Blaskovich’s groep werkt aan twee veelbelovende antibiotica op basis van peptiden om de groeiende antibioticaresistentie aan te pakken.
De eerste is om het glycopeptide (peptiden met suikermoleculen erop) antibioticum Vancomycine te verbeteren, door te proberen er een super-vancomycine van te maken dat zich selectiever richt op bacteriële cellen. Deze benadering begint met vancomycine als de kern, waaraan extra groepen worden toegevoegd om selectief te interageren met de bacteriële cel in plaats van een zoogdiercel.
Het doel is de potentie van het middel bij het doden van bacteriën te vergroten en de ongewenste bijwerkingen ervan op menselijke cellen te verminderen.
Het tweede onderzoeksprogramma is gericht op de ontwikkeling van antibiotica die Gram-negatieve bacteriën aanvallen – die over het algemeen als de moeilijkst te bestrijden worden beschouwd. Deze peptiden zijn cyclische lipopeptiden (peptiden met een vetzuur, of lipide, eraan vast) met acht tot tien aminozuren.
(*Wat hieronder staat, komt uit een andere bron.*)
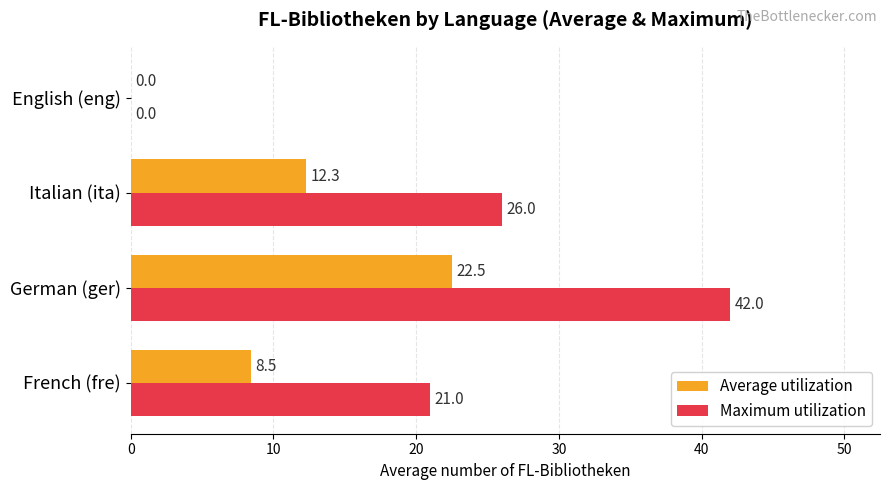

At which label is Maximum utilization closest to 21?

French (fre)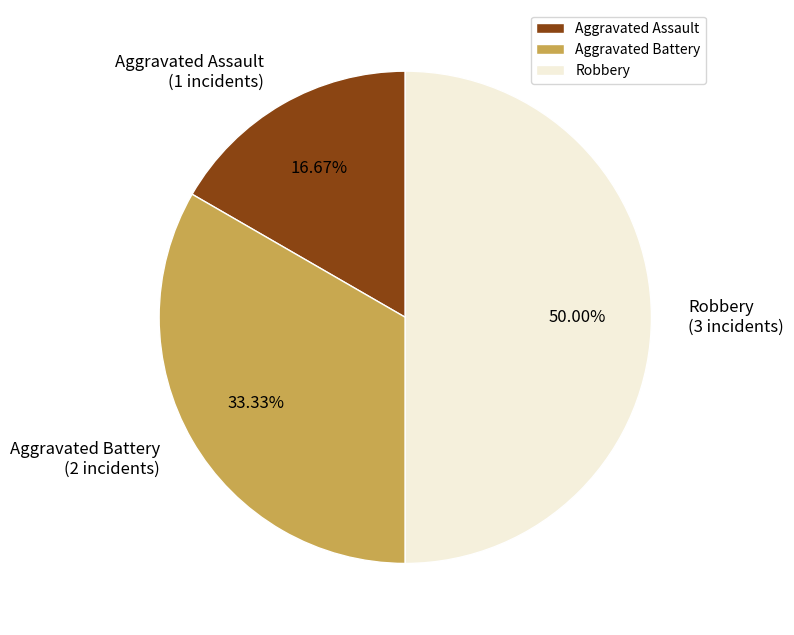

Is it true that Aggravated Battery is 40% of the pie?

False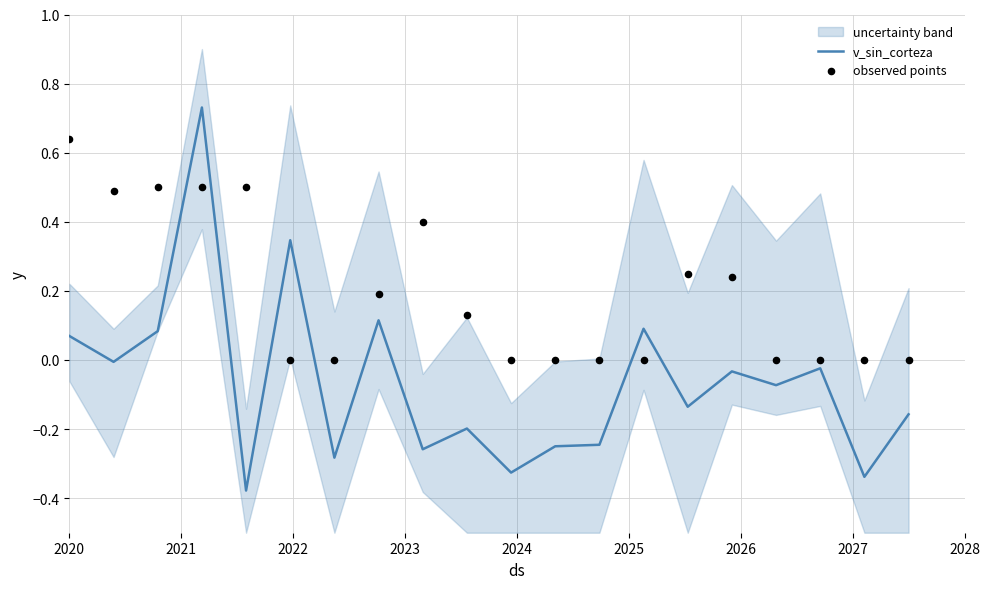

Is the value of observed points at 17 greater than the value of v_sin_corteza at 2020?

No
U hebt misschien al een op peptiden gebaseerd geneesmiddel genomen
Een van de bekendste op peptiden gebaseerde geneesmiddelen is exenatide, dat op de markt wordt gebracht onder de naam Byetta. Het wordt gebruikt om de bloedsuikerspiegel te helpen controleren bij type 2-diabetespatiënten.
Het werkt door de insulineproductie te verhogen als reactie op maaltijden en is een synthetische vorm van de peptide die wordt gevonden in het gif van het Gilamonster – een soort giftige hagedis die inheems is in de VS en Mexico.
Het is een lineaire peptide met 39 aminozuren die zo’n 10 jaar geleden werd ontwikkeld en nu op grote schaal wordt gebruikt.